## Work task
Keep only the lines from the top of the listing through the one with "Dosage can be", and reproduce them unaltered.

## Dataset content
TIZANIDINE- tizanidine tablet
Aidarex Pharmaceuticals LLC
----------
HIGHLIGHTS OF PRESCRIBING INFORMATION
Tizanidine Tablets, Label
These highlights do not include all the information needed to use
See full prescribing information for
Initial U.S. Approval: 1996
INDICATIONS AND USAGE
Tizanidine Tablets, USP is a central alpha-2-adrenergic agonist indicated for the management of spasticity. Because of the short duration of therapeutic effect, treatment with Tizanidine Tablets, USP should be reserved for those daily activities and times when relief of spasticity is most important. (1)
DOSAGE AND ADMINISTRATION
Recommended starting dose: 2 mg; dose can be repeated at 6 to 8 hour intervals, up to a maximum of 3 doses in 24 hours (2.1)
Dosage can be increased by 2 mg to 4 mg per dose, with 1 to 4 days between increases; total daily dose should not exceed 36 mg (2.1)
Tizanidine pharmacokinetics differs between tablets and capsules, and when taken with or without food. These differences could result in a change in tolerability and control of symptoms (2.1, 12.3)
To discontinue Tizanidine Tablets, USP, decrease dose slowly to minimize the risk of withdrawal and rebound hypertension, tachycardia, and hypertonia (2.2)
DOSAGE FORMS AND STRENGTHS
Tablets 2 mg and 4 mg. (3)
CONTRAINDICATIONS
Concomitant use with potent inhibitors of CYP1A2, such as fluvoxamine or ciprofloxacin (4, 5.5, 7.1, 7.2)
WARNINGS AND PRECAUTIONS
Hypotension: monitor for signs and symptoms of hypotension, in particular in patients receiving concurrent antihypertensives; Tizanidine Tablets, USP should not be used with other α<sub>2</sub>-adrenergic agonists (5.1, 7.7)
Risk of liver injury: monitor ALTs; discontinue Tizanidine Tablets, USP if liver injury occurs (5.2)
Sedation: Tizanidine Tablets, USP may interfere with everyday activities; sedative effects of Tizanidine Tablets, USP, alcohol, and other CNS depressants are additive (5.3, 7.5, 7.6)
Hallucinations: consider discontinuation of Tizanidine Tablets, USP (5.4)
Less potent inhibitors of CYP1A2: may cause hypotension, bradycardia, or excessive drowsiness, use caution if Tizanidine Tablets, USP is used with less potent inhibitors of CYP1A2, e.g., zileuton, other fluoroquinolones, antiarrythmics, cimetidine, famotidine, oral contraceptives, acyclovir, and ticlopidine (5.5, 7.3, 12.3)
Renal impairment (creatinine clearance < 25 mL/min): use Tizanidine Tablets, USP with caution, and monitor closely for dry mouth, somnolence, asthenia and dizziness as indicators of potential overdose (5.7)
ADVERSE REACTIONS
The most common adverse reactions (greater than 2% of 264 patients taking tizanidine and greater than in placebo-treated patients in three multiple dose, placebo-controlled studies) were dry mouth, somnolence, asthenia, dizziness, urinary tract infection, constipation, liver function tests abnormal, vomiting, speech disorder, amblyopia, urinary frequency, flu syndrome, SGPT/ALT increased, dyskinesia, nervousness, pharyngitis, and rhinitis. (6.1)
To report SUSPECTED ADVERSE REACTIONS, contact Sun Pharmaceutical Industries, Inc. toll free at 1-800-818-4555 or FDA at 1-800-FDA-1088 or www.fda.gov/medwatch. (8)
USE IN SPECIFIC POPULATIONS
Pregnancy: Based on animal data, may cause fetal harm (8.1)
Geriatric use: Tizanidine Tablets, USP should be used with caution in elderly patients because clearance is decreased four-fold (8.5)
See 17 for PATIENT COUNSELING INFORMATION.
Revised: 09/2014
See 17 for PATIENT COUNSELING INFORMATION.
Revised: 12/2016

## Problem solution
TIZANIDINE- tizanidine tablet
Aidarex Pharmaceuticals LLC
----------
HIGHLIGHTS OF PRESCRIBING INFORMATION
Tizanidine Tablets, Label
These highlights do not include all the information needed to use
See full prescribing information for
Initial U.S. Approval: 1996
INDICATIONS AND USAGE
Tizanidine Tablets, USP is a central alpha-2-adrenergic agonist indicated for the management of spasticity. Because of the short duration of therapeutic effect, treatment with Tizanidine Tablets, USP should be reserved for those daily activities and times when relief of spasticity is most important. (1)
DOSAGE AND ADMINISTRATION
Recommended starting dose: 2 mg; dose can be repeated at 6 to 8 hour intervals, up to a maximum of 3 doses in 24 hours (2.1)
Dosage can be increased by 2 mg to 4 mg per dose, with 1 to 4 days between increases; total daily dose should not exceed 36 mg (2.1)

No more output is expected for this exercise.